Cops, on the other hand, know that the system will bend over backwards to accommodate whatever transgression or crime they commit. They can and do act with impunity, because they're actively aware of that impunity. They know that if they get caught, in the worst case scenario, they'll get a paid vacation, their boss will allow them to resign, and they'll have to work one town over.

1 comments

I'll second this. In the military (or at least in the Marine Corps, from my experience), the person to your left and right is not only there to help you, but to hold you accountable too. It's started early in training that you don't "let your buddy off the hook", you f** them up if they do something stupid. The goal is to uncover all the dirt and get it cleaned up, not to hide it.

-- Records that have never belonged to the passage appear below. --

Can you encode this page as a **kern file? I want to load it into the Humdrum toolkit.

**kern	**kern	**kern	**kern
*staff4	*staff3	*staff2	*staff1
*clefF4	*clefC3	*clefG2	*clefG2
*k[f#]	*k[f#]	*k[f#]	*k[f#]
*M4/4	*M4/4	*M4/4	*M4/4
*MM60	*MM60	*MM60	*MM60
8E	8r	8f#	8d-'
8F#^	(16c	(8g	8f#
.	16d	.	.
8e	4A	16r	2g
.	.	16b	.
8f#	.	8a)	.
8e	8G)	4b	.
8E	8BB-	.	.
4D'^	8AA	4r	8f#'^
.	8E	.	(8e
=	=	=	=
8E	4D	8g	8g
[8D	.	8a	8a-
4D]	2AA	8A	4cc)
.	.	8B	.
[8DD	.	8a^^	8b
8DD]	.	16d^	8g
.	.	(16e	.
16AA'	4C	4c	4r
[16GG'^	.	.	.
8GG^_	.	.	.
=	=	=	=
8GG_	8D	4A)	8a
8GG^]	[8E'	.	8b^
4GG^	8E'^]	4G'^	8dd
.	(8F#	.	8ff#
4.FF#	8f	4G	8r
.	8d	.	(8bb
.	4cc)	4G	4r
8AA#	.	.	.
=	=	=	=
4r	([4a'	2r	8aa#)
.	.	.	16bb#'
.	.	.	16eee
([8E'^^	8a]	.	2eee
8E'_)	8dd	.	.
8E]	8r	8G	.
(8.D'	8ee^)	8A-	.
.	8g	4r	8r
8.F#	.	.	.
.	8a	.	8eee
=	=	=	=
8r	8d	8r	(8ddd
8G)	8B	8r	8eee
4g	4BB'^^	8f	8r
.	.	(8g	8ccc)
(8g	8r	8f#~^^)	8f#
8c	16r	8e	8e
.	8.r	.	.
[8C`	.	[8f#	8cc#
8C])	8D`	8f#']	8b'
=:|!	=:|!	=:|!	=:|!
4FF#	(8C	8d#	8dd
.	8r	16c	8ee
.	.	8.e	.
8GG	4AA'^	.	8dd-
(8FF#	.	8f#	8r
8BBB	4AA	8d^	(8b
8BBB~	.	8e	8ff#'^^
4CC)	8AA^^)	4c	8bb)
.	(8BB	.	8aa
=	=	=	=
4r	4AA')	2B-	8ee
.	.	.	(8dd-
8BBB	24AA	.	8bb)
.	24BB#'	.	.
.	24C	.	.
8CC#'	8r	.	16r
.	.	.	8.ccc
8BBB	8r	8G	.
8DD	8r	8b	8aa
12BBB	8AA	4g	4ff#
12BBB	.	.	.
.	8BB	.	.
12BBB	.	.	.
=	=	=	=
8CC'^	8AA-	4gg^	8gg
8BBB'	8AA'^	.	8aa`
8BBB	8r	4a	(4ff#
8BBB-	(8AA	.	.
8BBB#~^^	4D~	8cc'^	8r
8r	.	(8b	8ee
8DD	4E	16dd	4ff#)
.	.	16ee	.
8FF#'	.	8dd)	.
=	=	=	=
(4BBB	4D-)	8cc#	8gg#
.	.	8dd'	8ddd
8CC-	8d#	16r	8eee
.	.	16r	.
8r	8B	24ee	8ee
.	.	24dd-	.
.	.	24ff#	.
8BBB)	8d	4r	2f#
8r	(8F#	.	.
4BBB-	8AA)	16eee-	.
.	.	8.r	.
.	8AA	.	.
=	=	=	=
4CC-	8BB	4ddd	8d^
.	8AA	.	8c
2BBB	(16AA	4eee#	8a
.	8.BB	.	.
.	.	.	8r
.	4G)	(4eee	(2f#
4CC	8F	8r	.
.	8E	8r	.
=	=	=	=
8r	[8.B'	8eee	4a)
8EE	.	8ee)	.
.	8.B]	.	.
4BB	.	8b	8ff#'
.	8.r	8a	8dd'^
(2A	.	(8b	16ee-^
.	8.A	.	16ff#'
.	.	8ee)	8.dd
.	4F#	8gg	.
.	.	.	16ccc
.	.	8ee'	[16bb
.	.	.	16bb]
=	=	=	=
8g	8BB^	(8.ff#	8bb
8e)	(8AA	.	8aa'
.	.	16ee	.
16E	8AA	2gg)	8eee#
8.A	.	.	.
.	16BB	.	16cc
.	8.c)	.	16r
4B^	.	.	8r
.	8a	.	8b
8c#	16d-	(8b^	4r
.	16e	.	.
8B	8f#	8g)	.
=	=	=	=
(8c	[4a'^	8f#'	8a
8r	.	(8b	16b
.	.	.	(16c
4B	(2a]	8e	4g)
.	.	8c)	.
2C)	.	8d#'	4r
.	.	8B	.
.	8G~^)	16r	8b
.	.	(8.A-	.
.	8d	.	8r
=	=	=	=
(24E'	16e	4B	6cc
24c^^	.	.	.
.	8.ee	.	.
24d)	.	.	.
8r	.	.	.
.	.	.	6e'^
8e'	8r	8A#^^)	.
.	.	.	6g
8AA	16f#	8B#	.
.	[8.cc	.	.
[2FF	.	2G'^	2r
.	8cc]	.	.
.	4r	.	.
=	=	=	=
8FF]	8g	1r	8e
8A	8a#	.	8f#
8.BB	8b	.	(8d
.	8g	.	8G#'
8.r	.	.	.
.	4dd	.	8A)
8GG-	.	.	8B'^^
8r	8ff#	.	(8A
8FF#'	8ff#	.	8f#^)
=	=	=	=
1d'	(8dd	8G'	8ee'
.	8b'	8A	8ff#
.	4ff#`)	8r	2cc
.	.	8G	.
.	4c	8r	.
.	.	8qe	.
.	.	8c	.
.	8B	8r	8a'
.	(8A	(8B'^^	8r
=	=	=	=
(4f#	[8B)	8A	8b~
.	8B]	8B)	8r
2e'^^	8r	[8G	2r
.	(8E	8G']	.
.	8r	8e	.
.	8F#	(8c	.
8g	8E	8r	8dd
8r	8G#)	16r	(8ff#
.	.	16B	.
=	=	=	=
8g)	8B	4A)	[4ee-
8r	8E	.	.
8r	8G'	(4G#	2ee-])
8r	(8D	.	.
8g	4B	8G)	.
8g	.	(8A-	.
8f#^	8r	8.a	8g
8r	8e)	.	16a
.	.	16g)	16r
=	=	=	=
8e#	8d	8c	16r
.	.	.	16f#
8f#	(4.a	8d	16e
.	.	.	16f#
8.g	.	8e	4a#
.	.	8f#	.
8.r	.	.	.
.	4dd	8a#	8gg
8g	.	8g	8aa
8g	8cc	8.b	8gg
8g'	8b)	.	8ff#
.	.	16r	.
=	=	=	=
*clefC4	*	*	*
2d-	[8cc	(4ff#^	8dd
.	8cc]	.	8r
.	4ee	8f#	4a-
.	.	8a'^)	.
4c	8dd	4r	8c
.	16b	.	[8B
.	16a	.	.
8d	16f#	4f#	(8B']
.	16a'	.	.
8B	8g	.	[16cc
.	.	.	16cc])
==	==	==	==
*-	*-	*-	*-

And your buddy will testify against you, because they know it's the right thing to do, and you'll spend years in the brigg. It's a hard culture, but it's built to be self-filtering, self-cleaning. That's where the idea of honor comes from.

From everything that I've witnessed and heard, police culture is the polar opposite. You "do favors", "hook each other up", and "overlook mistakes". All of this breeds the bacteria, rather than killing it off.

There is money (and usually in cash) in the police line of work. It's much harder to make any money from the public in the army. So there is much less at stake.

Police can make arbitrarily good amount of money if they are corrupt. That's what is unbalancing things.